Lege Enters Bloodmatch Portion of Session

by

We have under six weeks to go in the 84th Legislature, and the House and Senate haven’t really started to grapple with the most substantial areas of disagreement between them.

For a special session to be avoided, the two chambers must quickly reconcile their differences over the budget and pass enough of Gov. Greg Abbott’s priorities for the guv to feel like he won. In case you forgot, Abbott has tasked the Lege with approving ethics reform, tax relief, university research funding, pre-K and transportation funding, all of which are in varying states of trouble.

So, how are things going, anyway?

1) The Senate has been slow to pass bills, but it has been especially slow to pass House bills. State Rep. Dennis Bonnen (R-Angleton), who effectively speaks for Speaker Joe Straus, has certainly noticed this. And, boy, is he pissed.

On Monday, the Senate passed a big border security package, Senate Bill 3. Lt. Gov.
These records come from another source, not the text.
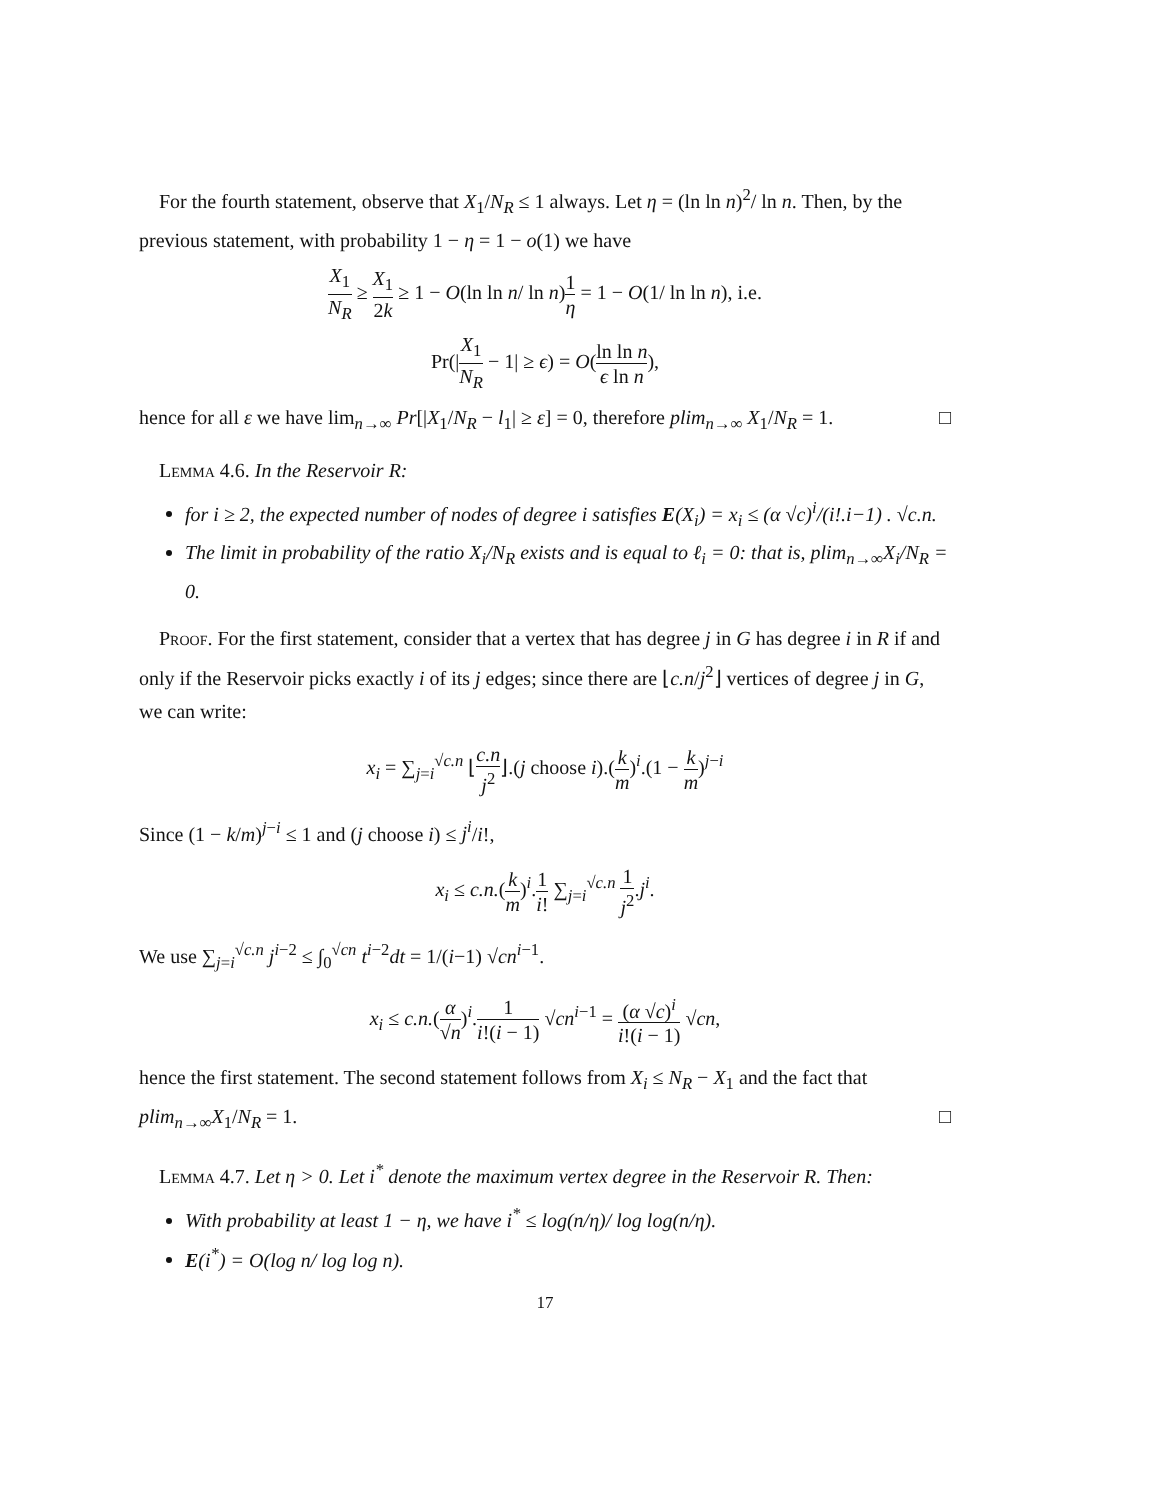For the fourth statement, observe that X<sub>1</sub>/N<sub>R</sub> ≤ 1 always. Let η = (ln ln n)<sup>2</sup>/ ln n. Then, by the previous statement, with probability 1 − η = 1 − o(1) we have
X<sub>1</sub> N<sub>R</sub> ≥ X<sub>1</sub> 2k ≥ 1 − O(ln ln n/ ln n)1 η = 1 − O(1/ ln ln n), i.e.
Pr(|X<sub>1</sub> N<sub>R</sub> − 1| ≥ ϵ) = O(ln ln n ϵ ln n),
hence for all ε we have lim<sub>n→∞</sub> Pr[|X<sub>1</sub>/N<sub>R</sub> − l<sub>1</sub>| ≥ ε] = 0, therefore plim<sub>n→∞</sub> X<sub>1</sub>/N<sub>R</sub> = 1. □
Lemma 4.6. In the Reservoir R:
for i ≥ 2, the expected number of nodes of degree i satisfies E(X<sub>i</sub>) = x<sub>i</sub> ≤ (α √c)<sup>i</sup>/(i!.i−1) . √c.n.
The limit in probability of the ratio X<sub>i</sub>/N<sub>R</sub> exists and is equal to ℓ<sub>i</sub> = 0: that is, plim<sub>n→∞</sub>X<sub>i</sub>/N<sub>R</sub> = 0.
Proof. For the first statement, consider that a vertex that has degree j in G has degree i in R if and only if the Reservoir picks exactly i of its j edges; since there are ⌊c.n/j<sup>2</sup>⌋ vertices of degree j in G, we can write:
x<sub>i</sub> = ∑<sub>j=i</sub><sup>√c.n</sup> ⌊c.n j<sup>2</sup>⌋.(j choose i).(k m)<sup>i</sup>.(1 − k m)<sup>j−i</sup>
Since (1 − k/m)<sup>j−i</sup> ≤ 1 and (j choose i) ≤ j<sup>i</sup>/i!,
x<sub>i</sub> ≤ c.n.(k m)<sup>i</sup>.1 i! ∑<sub>j=i</sub><sup>√c.n</sup> 1 j<sup>2</sup>.j<sup>i</sup>.
We use ∑<sub>j=i</sub><sup>√c.n</sup> j<sup>i−2</sup> ≤ ∫<sub>0</sub><sup>√cn</sup> t<sup>i−2</sup>dt = 1/(i−1) √cn<sup>i−1</sup>.
x<sub>i</sub> ≤ c.n.(α √n)<sup>i</sup>.1 i!(i − 1) √cn<sup>i−1</sup> = (α √c)<sup>i</sup> i!(i − 1) √cn,
hence the first statement. The second statement follows from X<sub>i</sub> ≤ N<sub>R</sub> − X<sub>1</sub> and the fact that plim<sub>n→∞</sub>X<sub>1</sub>/N<sub>R</sub> = 1. □
Lemma 4.7. Let η > 0. Let i<sup>*</sup> denote the maximum vertex degree in the Reservoir R. Then:
With probability at least 1 − η, we have i<sup>*</sup> ≤ log(n/η)/ log log(n/η).
E(i<sup>*</sup>) = O(log n/ log log n).
17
Dan Patrick and his leadership team chose to pass the Senate bill instead of picking up a similar measure from the lower chamber, House Bill 11, which passed the House all the way back on March 19. If the Senate had taken HB 11 and altered it, the two bodies could have worked out a compromise in conference and been done with it. For whatever reason, Patrick wanted to pass his bill first. Bonnen let loose to the San Antonio Express-News:

“It’s surprising and disappointing that the lieutenant governor wants to play political games with the No. 1 issue in the state of Texas, which is securing the border,” Bonnen said in an interview Tuesday. “It shows the lieutenant governor plays politics with anything and everything.”

Then he did the same to the Texas Tribune. “For some reason, Dan Patrick, the lieutenant governor, wants to bring the same bad Washington, always-politically gaming concepts to Austin instead of solving problems,” Bonnen said. “[Patrick] sat and stared at House Bill 11 for 32 days.”
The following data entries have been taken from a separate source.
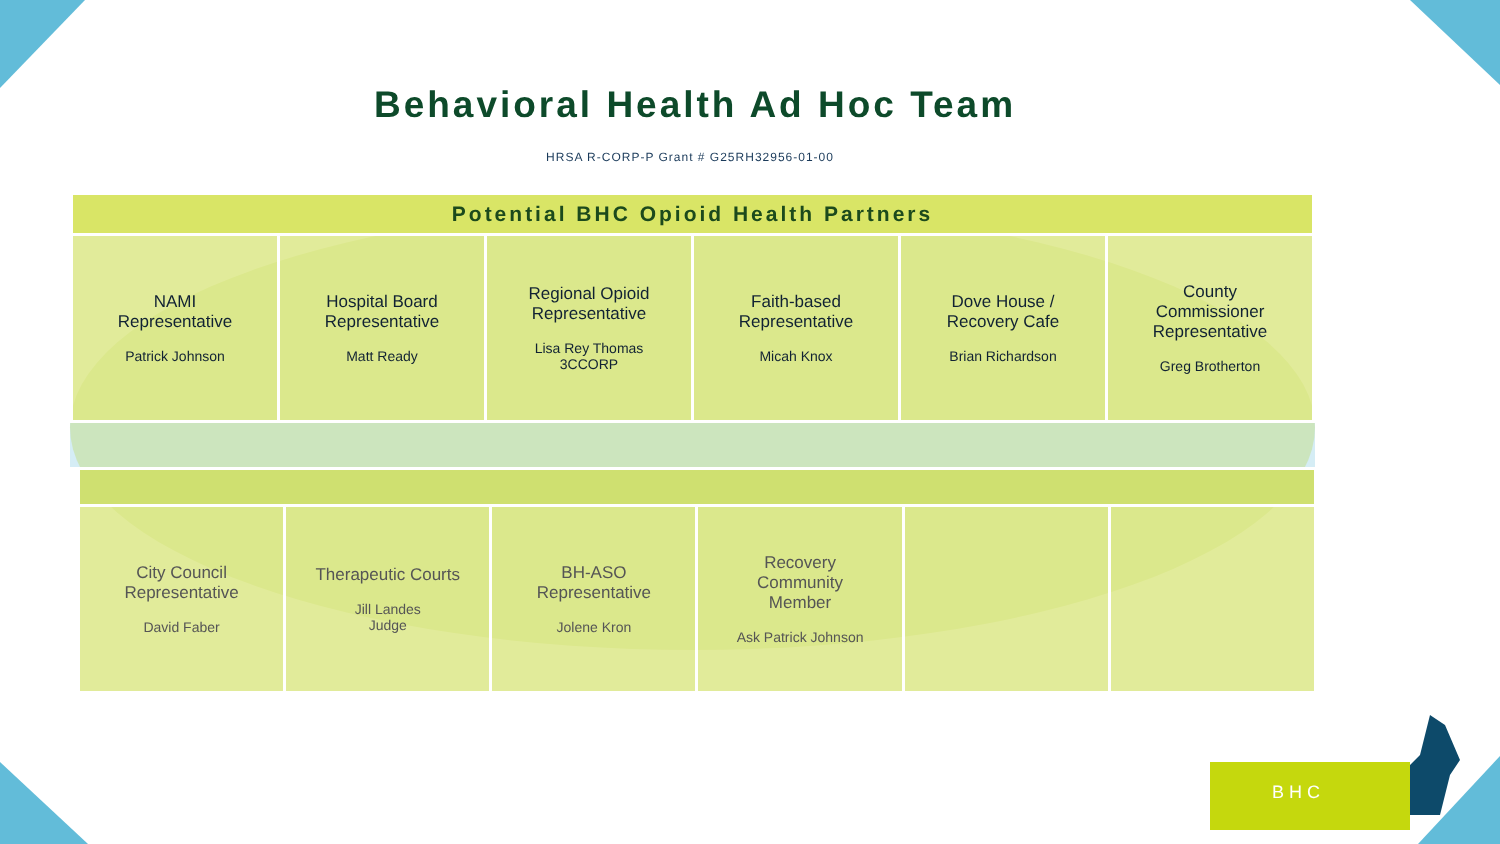Behavioral Health Ad Hoc Team
HRSA R-CORP-P Grant # G25RH32956-01-00
| Potential BHC Opioid Health Partners | | | | | |
| --- | --- | --- | --- | --- | --- |
| NAMI Representative Patrick Johnson | Hospital Board Representative Matt Ready | Regional Opioid Representative Lisa Rey Thomas 3CCORP | Faith-based Representative Micah Knox | Dove House / Recovery Cafe Brian Richardson | County Commissioner Representative Greg Brotherton |
| City Council Representative David Faber | Therapeutic Courts Jill Landes Judge | BH-ASO Representative Jolene Kron | Recovery Community Member Ask Patrick Johnson | | |
BHC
Patrick’s office declined to give a statement to the press. House and Senate leadership frequently take shots at each other—but as the remarks sharpen and the brawl moves into the public eye, it’s something to watch.
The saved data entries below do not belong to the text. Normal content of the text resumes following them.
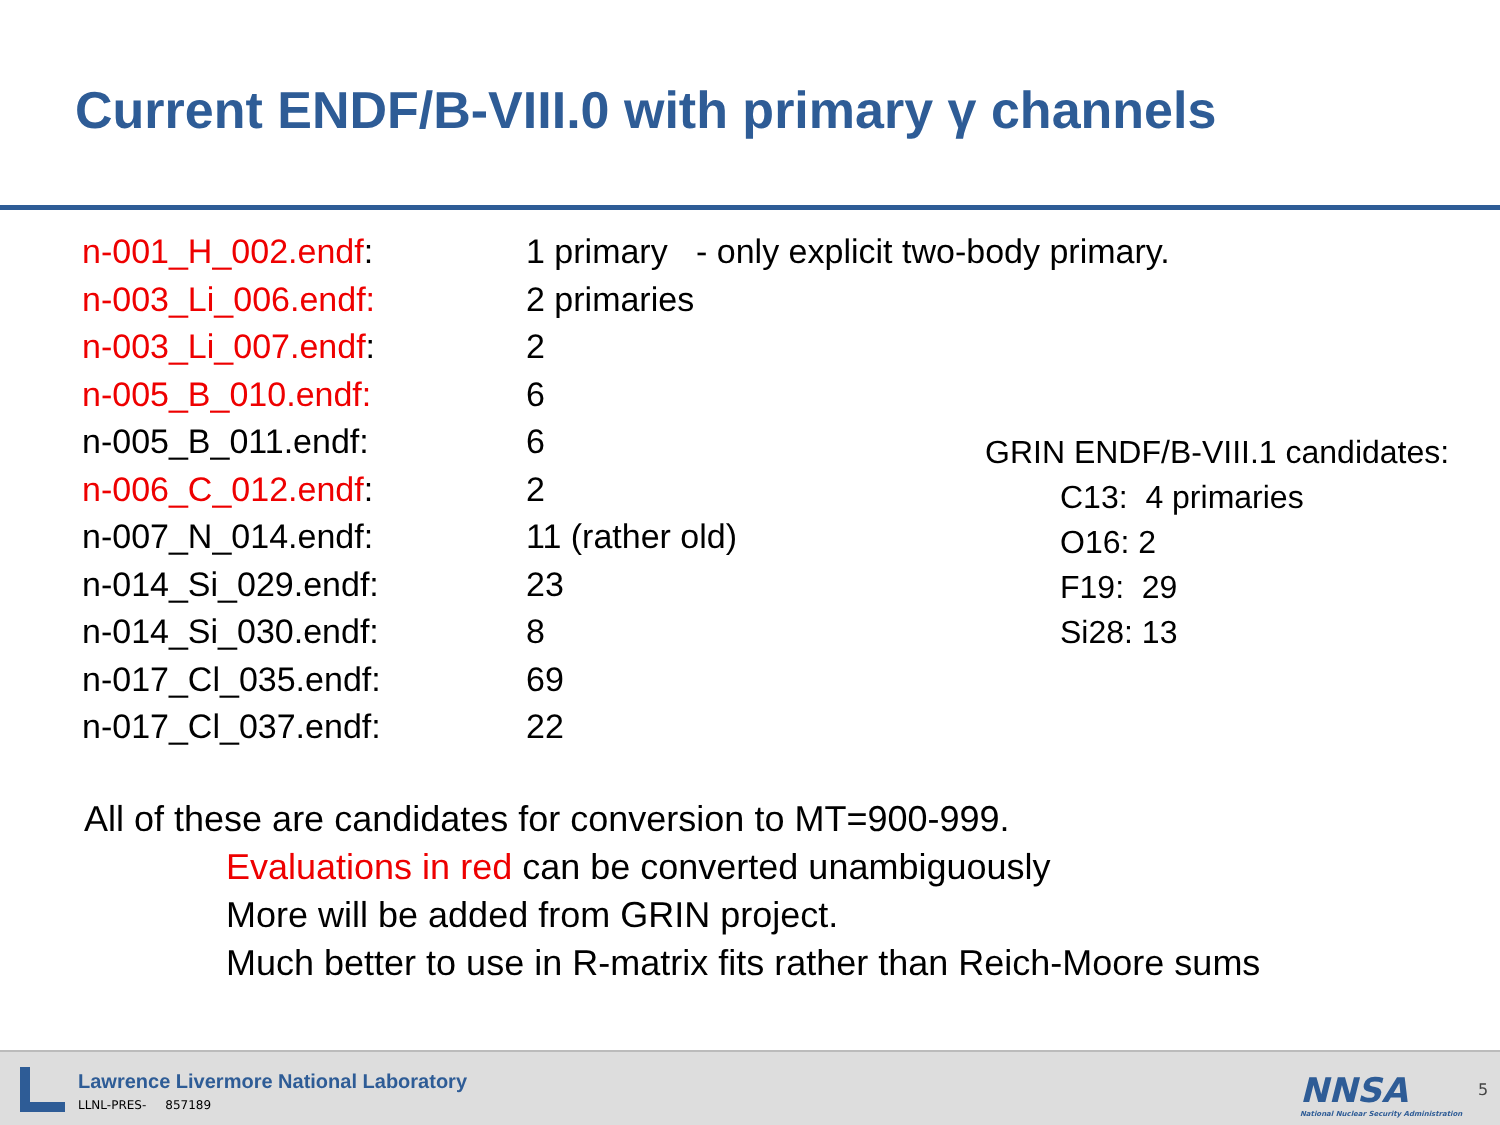Current ENDF/B-VIII.0 with primary γ channels
| n-001_H_002.endf : | 1 primary - only explicit two-body primary. |
| n-003_Li_006.endf: | 2 primaries |
| n-003_Li_007.endf : | 2 |
| n-005_B_010.endf: | 6 |
| n-005_B_011.endf: | 6 |
| n-006_C_012.endf : | 2 |
| n-007_N_014.endf: | 11 (rather old) |
| n-014_Si_029.endf: | 23 |
| n-014_Si_030.endf: | 8 |
| n-017_Cl_035.endf: | 69 |
| n-017_Cl_037.endf: | 22 |
GRIN ENDF/B-VIII.1 candidates:
C13: 4 primaries
O16: 2
F19: 29
Si28: 13
All of these are candidates for conversion to MT=900-999.
Evaluations in red can be converted unambiguously
More will be added from GRIN project.
Much better to use in R-matrix fits rather than Reich-Moore sums
Lawrence Livermore National Laboratory
LLNL-PRES- 857189
NNSA
National Nuclear Security Administration
5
2) The Senate is not getting along with the House. How is the Senate getting along with the governor? For months, Patrick has been hugging Abbott with all the force he can muster, in the way you’d only do to your worst enemy. They’re friends, right?

Early in the session, Patrick appointed a grassroots advisory board to help him keep in touch with his base—the Republican primary voters who made him lite guv. Great idea! This motley collection of tea party leaders—JoAnn Fleming, Julie McCarty and Katrina Pierson among them—would chill out to the side and occasionally let Dan know how they felt about big bills. Harmless fun, really.

On Tuesday, they began circulating a letter announcing that they “stand united in strong opposition” to major pre-K bills—House Bill 4 and Senate Bill 801, specifically. (HB 4 passed the House, but the Senate as a whole has taken no action on pre-K yet.) The bills, which contain policy proposals wholeheartedly endorsed by Abbott, were godless monstrosities that had to be killed at any cost, Patrick’s best friends said.

Texas already has plenty of challenges with education (K-12) because of weakened familial bonds in society without the State of Texas encouraging parents to turn their young children over to pre-schools. […] We are experimenting at great cost to taxpayers with a program that removes our young children from homes and half-day religious preschools and mothers’ day out programs to a Godless environment with only evidence showing absolutely NO LONG-TERM BENEFITS beyond the 1st grade.

The letter continues:

The early removal of children from parents’ care is historically promoted in socialistic countries, not free societies which respect parental rights. The Welfare State has resulted in the breakdown of the American family. We need to encourage the formation of strong families, not remove the children from their homes and parents’ care at ever earlier ages.

Patrick’s office told the press he had no idea the letter was coming out. Nonetheless, the advisory board announced itself as representing the lieutenant governor: The tea party activists even mocked up a letterhead with an icon reminiscent of the state seal at the top.

So Patrick’s people are telling him that one of the governor’s top priorities for the session is strictly verboten. If you’re Patrick, what do you do? If you’re the governor, how do you act now to bolster the chances of it passing?

3) What’s our governor up to, anyway? By now, Perry would have locked these guys in a duck blind and passed the bills himself.

Ah, the magic of representative government.